● Your instructions:
Continue the article on early-2012 investment in social CRM, picking up after its final sentence.

● Text shown:
-=-=-
Social CRM Off to a Strong Start
Investors are recognizing the growing clout of the social conversation with enterprises, propagating several investments in social enterprise applications at the beginning of the year.
Lithium Technologies banked $53.4 million from New Enterprise Associates as well as SAP Ventures and various other sources to fuel product development, engineering, and heightened service delivery for existing customers.
Rob Tarkoff, Lithium president and CEO, called the investment a testament to social CRM's staying power. "Brands will continue to go social in an even bigger way in 2012 and beyond," he said in a statement.
"I'm very excited about social media in general because…now we're in the phase of early majority, the 'How do I actually do this as a business?'" stage, says Natalie Petouhoff, social media executive education program director at the UCLA Anderson School of Business. "We're starting to see the conversation around, 'What's the business value? How do I apply this? What's the ROI?' because these [companies] are very structured."
Almost simultaneously, social relationship startup Nimble stepped up its game with $1 million in seed money from Google Ventures and angel investors, including Dharmesh Shah, Don Dodge, Jason Calacanis, and Dallas Mavericks owner Mark Cuban. In a statement, Cuban referred to Nimble as a CRM service that "is one of the best tools any small to medium-sized business that wants to increase sales and productivity can have." Nimble plans to expand upon its social business platform, adding sales and marketing functionalities, and to improve social relationship management and collaboration in an entire company environment.
-=-=-
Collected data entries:
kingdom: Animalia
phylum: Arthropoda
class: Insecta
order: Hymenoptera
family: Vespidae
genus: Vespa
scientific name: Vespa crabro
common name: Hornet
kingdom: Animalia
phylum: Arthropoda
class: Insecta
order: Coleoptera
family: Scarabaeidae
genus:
-=-=-
● Exercise answer:
In August 2011, Gartner forecasted social CRM investments to surpass $1 billion by the end of 2012; how it will be defined remains at the forefront of related thought.
"The Lithium announcement reinforces the demand in the market for social business solutions," notes David Northington, CEO of GlobalOne. "We are investing into all aspects of what is now evolving as social CRM. Our social business services practice was established at the beginning of this year with a team of industry veterans who have a clear point of view and expertise in the space."
GlobalOne marked a $25 million investment from Columbia Capital this summer to continue its growth pattern; at the end of 2011, it acquired a Vodafone mobile app team, which Northington says will address "internal collaboration as part of social CRM as well as helping [clients] leverage social CRM into their existing marketing efforts."
B2C and B2B companies will need to define clear benefits of social CRM, according to Gartner. "Use by consumers accounts for over ninety percent of spending on social CRM, but spending on business-to-business use is growing faster and will account for thirty percent of total social CRM spending by 2015," said Adam Sarner, research director at Gartner, in the report.
In the enterprise and SMB environment, expect to see deeper insights into social business data, both in the form of data and subsequent analysis of that data, industry experts say.
"[2012] for me is the year of analytics and the year of integrating," Petouhoff says, though she notes that a true social CRM system will need to incorporate social marketing, social sales, and social customer service. "This is the year of taking all these separate point solutions and integrating them into something that can be called—maybe, just maybe—social CRM."